◆ Source excerpt ◆

Warhammer 40k Wiki
Register
Advertisement
Warhammer 40k Wiki

Mezoa is the most important and preeminent Forge World of the Adeptus Mechanicus within the Cyclops Cluster, a zone of space located in the galactic north of the Gothic Sector of the Segmentum Obscurus. To this day, Mezoa upholds strong ties with its inceptor, the great Forge World of Lucius, from whom it originated.

The Forge World's output (Tertius II Production Grade) is entirely dedicated to the production of first necessity war materiel such as arms and ammunition. In particular, Mezoa is responsible for the supply of macro-ordnance shells to the mustering point and fortress of the Imperial Navy at Port Maw, located in the neighboring Port Maw Sub-sector. This specialisation, as well as the important and well-equipped Taghmata maintained by the Mezoan Forge, have sometimes led the Forge World to be dubbed a "War World" by local Imperial Commanders, a reputation from which it still benefits.

Perhaps at odds with other domains of the Adeptus Mechanicus, the Forge World of Mezoa is distinctively militant and a firm supporter of the Imperial cause, most famously siding with the Loyalists during the dark events of the Horus Heresy when, isolated, cut-off and blockaded, the Forge World nevertheless succeeded in resisting enemy invasion during the Mezoan Campaign. These dark times would see it prevail both against the forces of the Warmaster Horus and those of its long-time rival Forge World M'Pandex, and remain defiant until its subsequent liberation.

More recently, in 139.M40, as an opening move during the 12th Black Crusade, more commonly known as the Gothic War, Mezoa came under attack by naval elements of Abaddon the Despoiler's forces, which seem to have been easily vanquished by the Forge World's defenders.

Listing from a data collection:

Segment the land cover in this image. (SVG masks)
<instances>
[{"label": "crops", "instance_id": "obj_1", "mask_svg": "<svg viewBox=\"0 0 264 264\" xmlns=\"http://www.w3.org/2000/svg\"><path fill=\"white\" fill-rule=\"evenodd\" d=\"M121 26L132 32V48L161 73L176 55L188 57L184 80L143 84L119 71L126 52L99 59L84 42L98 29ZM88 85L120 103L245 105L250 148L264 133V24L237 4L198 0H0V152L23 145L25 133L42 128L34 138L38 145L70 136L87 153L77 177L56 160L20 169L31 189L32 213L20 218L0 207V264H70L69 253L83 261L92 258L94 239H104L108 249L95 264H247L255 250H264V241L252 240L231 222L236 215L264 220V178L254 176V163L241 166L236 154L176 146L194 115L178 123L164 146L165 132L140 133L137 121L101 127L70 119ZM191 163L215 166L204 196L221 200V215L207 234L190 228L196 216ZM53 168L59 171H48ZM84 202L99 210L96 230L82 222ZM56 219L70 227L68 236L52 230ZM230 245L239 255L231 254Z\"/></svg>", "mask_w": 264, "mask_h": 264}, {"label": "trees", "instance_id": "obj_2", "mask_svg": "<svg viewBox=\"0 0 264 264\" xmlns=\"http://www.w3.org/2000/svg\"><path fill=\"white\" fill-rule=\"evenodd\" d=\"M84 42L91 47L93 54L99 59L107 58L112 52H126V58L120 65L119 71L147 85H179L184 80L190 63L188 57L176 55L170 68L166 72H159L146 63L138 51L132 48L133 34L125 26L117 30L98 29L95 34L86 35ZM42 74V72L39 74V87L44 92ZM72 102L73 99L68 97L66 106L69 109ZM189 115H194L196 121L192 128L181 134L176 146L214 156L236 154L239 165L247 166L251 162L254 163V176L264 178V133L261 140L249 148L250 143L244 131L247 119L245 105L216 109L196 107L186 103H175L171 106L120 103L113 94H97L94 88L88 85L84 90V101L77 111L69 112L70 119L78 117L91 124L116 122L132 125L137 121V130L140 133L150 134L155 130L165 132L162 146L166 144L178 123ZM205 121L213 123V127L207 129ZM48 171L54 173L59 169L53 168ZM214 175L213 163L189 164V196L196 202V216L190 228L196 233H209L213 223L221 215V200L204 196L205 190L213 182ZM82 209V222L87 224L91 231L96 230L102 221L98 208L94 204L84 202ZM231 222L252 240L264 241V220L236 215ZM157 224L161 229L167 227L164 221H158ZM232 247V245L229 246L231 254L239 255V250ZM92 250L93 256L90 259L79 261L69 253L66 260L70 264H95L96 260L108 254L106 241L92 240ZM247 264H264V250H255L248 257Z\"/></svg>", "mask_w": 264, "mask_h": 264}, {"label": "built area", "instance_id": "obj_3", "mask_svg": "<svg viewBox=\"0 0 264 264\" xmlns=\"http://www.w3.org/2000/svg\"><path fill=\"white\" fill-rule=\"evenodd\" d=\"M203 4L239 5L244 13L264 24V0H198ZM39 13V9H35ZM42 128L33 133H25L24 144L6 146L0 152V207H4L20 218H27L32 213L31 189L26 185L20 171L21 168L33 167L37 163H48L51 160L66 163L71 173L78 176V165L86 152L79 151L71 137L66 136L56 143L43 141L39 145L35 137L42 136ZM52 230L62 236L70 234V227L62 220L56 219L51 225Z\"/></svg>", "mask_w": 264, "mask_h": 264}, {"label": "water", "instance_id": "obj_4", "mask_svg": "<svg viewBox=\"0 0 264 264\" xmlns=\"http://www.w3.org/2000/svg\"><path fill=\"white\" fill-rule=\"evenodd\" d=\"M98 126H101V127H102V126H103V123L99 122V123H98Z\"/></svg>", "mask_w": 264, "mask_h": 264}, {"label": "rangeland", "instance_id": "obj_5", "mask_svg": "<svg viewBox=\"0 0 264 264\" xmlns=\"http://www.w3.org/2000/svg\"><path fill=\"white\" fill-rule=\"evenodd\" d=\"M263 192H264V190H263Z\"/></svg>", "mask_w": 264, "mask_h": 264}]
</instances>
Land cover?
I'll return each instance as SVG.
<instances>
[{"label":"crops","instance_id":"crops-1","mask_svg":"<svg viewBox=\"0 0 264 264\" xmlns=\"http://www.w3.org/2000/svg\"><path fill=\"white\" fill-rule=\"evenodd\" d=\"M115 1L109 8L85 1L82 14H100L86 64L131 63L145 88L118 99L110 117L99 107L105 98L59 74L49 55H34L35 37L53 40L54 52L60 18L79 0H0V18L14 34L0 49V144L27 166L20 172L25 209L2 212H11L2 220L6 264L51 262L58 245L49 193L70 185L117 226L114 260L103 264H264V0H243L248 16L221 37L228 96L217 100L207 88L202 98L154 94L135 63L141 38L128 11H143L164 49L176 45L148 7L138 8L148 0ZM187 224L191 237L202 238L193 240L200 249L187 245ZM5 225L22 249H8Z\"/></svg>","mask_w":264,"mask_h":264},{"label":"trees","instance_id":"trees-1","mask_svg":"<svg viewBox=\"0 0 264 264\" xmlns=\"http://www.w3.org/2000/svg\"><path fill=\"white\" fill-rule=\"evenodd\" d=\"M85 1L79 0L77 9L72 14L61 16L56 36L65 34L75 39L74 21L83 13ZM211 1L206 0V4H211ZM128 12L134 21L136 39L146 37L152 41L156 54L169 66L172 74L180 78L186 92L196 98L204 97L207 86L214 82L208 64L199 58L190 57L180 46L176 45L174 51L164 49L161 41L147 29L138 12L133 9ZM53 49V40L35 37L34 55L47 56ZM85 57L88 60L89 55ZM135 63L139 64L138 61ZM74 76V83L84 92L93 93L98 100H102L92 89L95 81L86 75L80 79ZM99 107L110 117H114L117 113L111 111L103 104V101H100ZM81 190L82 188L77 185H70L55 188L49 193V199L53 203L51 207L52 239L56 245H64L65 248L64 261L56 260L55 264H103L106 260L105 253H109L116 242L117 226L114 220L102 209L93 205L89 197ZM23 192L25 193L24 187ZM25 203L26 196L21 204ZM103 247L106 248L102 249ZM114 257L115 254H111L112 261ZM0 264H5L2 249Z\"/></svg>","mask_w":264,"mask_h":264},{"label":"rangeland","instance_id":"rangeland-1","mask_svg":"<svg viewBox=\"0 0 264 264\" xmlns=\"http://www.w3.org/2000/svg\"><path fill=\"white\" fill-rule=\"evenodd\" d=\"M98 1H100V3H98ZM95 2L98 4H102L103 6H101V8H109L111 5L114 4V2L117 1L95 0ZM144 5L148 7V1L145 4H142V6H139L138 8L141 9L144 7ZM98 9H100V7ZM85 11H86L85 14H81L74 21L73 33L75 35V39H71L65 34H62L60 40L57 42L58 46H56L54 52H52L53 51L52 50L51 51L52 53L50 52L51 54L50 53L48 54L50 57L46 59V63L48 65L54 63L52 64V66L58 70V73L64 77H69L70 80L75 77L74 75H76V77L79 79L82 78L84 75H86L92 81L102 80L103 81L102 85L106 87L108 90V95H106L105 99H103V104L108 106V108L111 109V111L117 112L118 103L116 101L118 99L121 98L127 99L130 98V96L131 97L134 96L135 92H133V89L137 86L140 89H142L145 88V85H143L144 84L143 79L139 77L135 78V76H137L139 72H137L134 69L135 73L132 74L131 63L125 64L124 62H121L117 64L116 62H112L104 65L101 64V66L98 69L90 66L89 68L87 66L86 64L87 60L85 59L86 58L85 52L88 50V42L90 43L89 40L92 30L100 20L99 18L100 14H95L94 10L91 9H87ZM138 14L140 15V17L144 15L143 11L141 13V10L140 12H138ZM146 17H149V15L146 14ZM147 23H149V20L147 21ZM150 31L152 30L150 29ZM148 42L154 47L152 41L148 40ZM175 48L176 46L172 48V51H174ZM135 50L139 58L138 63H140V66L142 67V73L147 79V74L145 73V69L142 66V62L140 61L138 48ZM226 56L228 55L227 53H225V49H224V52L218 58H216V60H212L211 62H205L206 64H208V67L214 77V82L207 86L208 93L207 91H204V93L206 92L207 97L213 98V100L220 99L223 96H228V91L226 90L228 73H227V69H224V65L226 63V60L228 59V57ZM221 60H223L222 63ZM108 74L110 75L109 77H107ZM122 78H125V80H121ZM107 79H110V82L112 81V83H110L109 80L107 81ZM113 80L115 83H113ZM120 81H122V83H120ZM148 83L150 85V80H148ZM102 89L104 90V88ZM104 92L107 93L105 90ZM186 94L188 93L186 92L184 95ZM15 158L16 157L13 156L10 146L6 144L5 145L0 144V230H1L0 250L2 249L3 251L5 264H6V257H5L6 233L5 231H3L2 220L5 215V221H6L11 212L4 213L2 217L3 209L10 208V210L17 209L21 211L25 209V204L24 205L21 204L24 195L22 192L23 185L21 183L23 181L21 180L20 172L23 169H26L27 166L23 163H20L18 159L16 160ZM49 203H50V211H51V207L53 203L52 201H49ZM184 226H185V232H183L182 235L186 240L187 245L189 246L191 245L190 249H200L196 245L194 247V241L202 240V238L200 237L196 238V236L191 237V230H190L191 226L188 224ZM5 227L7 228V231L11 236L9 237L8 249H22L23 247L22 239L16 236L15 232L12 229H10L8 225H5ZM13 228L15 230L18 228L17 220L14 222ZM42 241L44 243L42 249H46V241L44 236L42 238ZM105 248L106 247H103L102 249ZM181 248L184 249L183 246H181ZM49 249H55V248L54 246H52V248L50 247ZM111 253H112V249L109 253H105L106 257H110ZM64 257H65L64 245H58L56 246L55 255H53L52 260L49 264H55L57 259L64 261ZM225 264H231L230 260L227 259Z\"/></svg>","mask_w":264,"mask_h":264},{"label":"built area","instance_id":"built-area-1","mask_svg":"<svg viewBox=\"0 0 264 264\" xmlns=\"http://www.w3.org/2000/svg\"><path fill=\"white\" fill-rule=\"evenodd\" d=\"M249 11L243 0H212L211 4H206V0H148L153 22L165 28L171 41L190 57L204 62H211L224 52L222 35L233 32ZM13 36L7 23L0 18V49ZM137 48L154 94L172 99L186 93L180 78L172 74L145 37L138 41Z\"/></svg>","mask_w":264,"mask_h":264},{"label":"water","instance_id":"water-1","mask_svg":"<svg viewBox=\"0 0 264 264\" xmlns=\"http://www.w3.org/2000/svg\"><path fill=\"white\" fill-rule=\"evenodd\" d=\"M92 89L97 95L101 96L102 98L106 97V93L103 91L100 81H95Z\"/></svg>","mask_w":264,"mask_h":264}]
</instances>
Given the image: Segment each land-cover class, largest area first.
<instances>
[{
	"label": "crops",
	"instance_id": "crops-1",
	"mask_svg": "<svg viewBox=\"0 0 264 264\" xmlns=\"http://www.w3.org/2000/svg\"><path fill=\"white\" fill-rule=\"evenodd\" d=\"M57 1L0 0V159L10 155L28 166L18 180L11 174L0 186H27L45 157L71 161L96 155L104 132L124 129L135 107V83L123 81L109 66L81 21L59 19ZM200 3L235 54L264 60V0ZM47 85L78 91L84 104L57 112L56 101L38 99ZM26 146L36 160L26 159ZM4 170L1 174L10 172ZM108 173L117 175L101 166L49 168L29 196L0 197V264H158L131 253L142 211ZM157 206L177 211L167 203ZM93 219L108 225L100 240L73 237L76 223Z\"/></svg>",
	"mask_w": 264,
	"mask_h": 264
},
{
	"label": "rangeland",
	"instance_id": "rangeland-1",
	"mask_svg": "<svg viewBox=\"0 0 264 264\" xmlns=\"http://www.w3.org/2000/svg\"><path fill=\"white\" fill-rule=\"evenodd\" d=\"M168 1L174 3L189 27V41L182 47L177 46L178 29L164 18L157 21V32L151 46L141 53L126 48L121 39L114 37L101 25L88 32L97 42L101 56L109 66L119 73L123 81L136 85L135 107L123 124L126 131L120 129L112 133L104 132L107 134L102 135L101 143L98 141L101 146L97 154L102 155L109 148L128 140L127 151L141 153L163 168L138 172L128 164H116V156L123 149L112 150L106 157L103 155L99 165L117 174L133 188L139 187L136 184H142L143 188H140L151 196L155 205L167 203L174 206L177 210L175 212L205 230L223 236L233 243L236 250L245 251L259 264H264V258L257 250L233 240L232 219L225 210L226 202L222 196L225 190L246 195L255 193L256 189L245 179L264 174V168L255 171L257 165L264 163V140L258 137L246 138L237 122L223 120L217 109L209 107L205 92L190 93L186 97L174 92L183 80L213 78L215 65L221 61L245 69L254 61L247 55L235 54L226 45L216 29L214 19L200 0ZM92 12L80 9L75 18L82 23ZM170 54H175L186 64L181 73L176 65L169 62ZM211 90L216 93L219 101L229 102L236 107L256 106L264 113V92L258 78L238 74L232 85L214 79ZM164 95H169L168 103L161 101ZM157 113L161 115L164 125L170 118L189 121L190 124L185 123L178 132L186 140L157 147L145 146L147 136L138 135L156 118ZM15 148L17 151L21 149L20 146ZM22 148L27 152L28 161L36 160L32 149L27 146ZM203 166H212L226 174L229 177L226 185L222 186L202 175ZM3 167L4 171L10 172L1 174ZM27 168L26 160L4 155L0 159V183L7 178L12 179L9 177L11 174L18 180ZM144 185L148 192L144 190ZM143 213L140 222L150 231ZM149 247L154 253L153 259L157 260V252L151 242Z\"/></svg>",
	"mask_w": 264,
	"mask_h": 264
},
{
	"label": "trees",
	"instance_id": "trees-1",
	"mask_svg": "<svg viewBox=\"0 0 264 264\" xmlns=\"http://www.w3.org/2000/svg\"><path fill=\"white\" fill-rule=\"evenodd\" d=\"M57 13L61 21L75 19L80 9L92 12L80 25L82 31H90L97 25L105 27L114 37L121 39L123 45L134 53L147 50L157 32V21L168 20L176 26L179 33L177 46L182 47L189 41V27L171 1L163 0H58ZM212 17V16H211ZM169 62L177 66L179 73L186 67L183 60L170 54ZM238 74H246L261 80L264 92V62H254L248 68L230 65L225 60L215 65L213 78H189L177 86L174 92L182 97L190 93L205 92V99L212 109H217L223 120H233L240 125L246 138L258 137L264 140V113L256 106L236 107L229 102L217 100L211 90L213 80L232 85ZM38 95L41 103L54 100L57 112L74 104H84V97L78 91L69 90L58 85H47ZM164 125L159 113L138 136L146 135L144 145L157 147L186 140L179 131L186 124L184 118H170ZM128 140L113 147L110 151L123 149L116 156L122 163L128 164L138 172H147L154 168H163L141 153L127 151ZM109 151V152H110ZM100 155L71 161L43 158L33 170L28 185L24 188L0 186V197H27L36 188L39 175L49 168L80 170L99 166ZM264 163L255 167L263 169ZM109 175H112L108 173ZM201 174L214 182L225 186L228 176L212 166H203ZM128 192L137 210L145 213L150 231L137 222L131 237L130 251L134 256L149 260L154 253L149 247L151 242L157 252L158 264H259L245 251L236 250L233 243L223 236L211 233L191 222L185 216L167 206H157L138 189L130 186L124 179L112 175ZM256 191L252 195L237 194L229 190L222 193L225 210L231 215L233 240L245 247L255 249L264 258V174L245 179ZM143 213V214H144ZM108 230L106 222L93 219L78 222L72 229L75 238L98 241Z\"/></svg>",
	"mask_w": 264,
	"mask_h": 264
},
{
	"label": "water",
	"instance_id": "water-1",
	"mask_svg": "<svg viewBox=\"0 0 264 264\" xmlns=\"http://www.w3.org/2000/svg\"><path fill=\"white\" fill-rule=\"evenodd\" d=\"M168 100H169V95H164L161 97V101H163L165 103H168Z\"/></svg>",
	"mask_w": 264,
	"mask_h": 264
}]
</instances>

◆ Problem requirements ◆
Please pick up the Mezoa article above after its final sentence and carry it forward.

◆ The response ◆
History[]

Cyclops Cluster

Ancient Departmento Cartigraphicae chart of the Cyclops Cluster at the time of the Horus Heresy.

Forge Worlds Segmentum Obscurus

An Adeptus Mechanicus stellar map depicting the Forge Worlds of the Segmentum Obscurus in the 41st Millennium, including the Forge World of Mezoa.

Mezoa is a vast, highly volcanic world which was naturally incapable of sustaining life but immensely rich in metallic elements. It was first colonised sometime in the Age of Strife by one of the three Explorator Arks sent out by the Forge World of Lucius after its quarrel with Mars, or according to other sources, to comply with an Edict Imperialis of the Emperor of Mankind and establish a further outpost to supply the armies of the Great Crusade.

What is known is that the orthodox Lucien Mechanicum used this opportunity to rid themselves of an aberrant sect growing in their midst whose schismatic ways would eventually give birth to the Cult of the Flame Eternal, which still dominates on Mezoa to this day. Thus, the Forge started as an isolated outpost of the Lucien Mechanicum and wasn't rediscovered during the Great Crusade until 540.M30. By then it had already expanded to something resembling a Forge World, a pocket-empire in the wilderness of space.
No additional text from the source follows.